I entered the job with no mentor, thus leaving me to sink or swim. Over the five years that I was there, the school was able to attract really good teachers but, that was at a high cost: the principal would tell the young, white teachers she hired that they needed to take the job because “they can’t teach themselves”.

I believe students knew little of what was going on with the adults at the school, they simply endured our emotional roller coasters. I lost both my grandmother and my father while I was there and also separated from my husband. Parental involvement was high and that was important in that school that fought for its survival on a yearly basis. The school has since merged with another all Black Catholic school in the city.

I remember getting both my first home and classroom computer while there. This was the mid 90s so concerns of networking online weren’t issues. In fact, it wasn’t during my next teaching job either. Honestly, I don’t know how I would have managed Tweeting or Instagraming or FBing with students. Now, even with adults I managed two separate FB pages so I imagine I’d have a separate page for student contact but I see it existing more for classroom use than for personal connections. I believe in boundaries.

With these and many other services providing access to information, there’s still so much we don’t know about our schools. I think most parents want to trust that schools exist to educate their children and are doing the best they can in that regard, leaving them one less worry. Unfortunately, education like anything else in this country is a business. While most schools do not exist to make a profit, there are businesses such as textbook companies (who publish standardized tests and literacy/reading/math materials), consultants and program packagers (anything from anti drug programs to after school care) that profit off our children. The new STEAM initiative? Yes, it’s a great way to excite young people in science and math, but it’s also becoming an industry.

And schools are, too. More and more big money is being poured not only into the periphery of education, but into education itself. While it may sound like a good thing to have more funding available to schools, it’s really providing those with agendas to have access to our children and it’s diluting our children’s care away from the democratic process. Be wary because all that glitters isn’t gold.

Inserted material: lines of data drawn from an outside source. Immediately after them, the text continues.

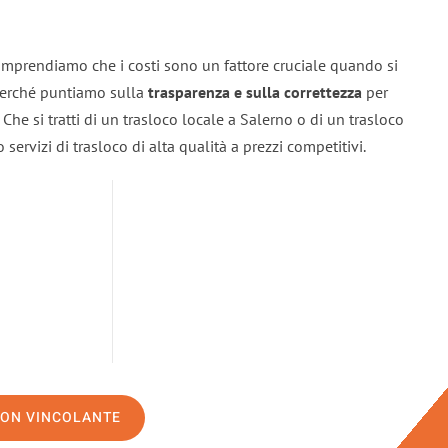
omprendiamo che i costi sono un fattore cruciale quando si
 perché puntiamo sulla
trasparenza e sulla correttezza
per
. Che si tratti di un trasloco locale a Salerno o di un trasloco
servizi di trasloco di alta qualità a prezzi competitivi.
NON VINCOLANTE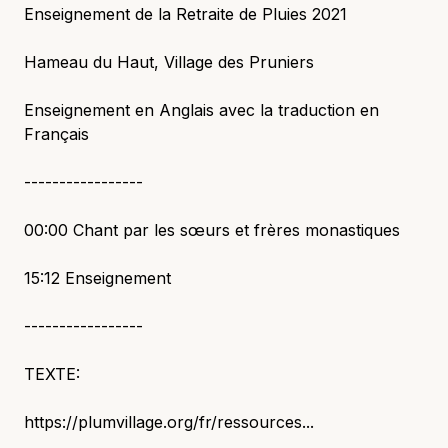
Enseignement de la Retraite de Pluies 2021
Hameau du Haut, Village des Pruniers
Enseignement en Anglais avec la traduction en
Français
-----------------
00:00 Chant par les sœurs et frères monastiques
15:12 Enseignement
-----------------
TEXTE:
https://plumvillage.org/fr/ressources...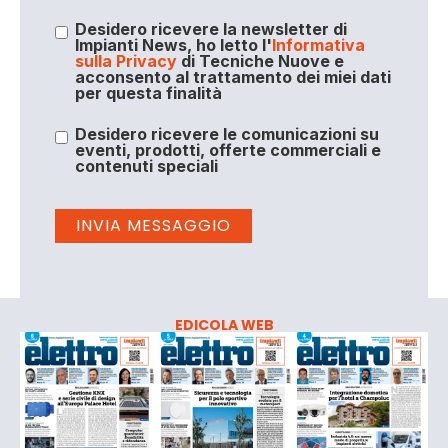
Desidero ricevere la newsletter di
Impianti News, ho letto l'
Informativa
sulla Privacy
di Tecniche Nuove e
acconsento al trattamento dei miei dati
per questa finalità
Desidero ricevere le comunicazioni su
eventi, prodotti, offerte commerciali e
contenuti speciali
EDICOLA WEB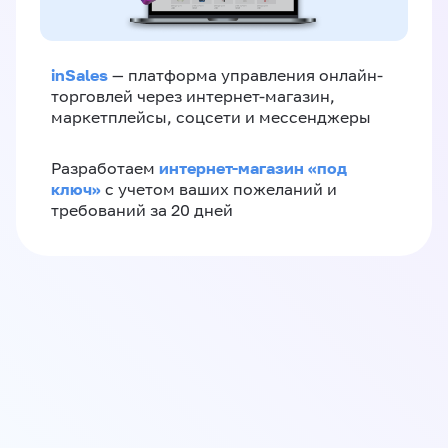
inSales
— платформа управления онлайн-
торговлей через интернет-магазин,
маркетплейсы, соцсети и мессенджеры
интернет-магазин «‎под
Разработаем
ключ»‎
с учетом ваших пожеланий и
требований за 20 дней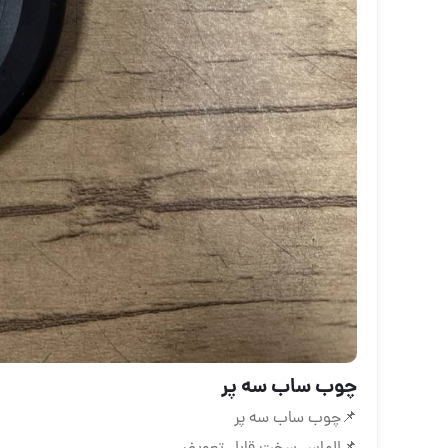
چوب ساب سه پر
📌چوب ساب سه پر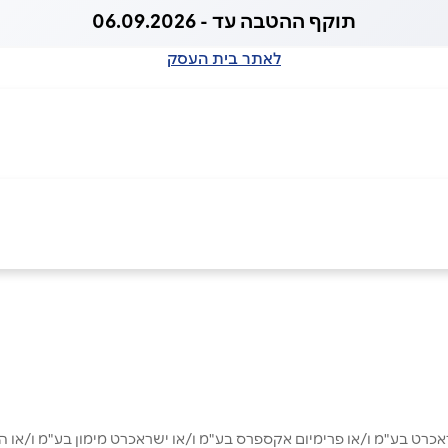
תוקף ההטבה עד - 06.09.2026
לאתר בית העסק
אימייל
*
ט בע"מ ו/או פרימיום אקספרס בע"מ ו/או ישראכרט מימון בע"מ ו/או הבנ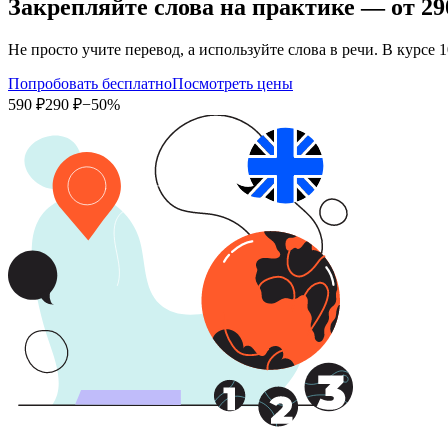
Закрепляйте слова на практике — от
29
Не просто учите перевод, а используйте слова в речи. В курс
Попробовать бесплатно
Посмотреть цены
590 ₽
290 ₽
−50%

My student really opened a lot of memories! I suppose those were part of the good ol’ days. Much has changed since then and much continues to, but I think we have to pay attention to these changes and not assume everyone has the best of intentions for our children. Being a teacher was hard then and seeing how few want to do it now, it hasn’t gotten any easier. Teaching can be thankless. It often takes years to hear from students to know that we’ve done something good for them. It’s that individual contact between student and teacher, it’s those moments when an adult lets a child know they matter that are so special. And, I think in those moments teachers are reminded that they matter, too.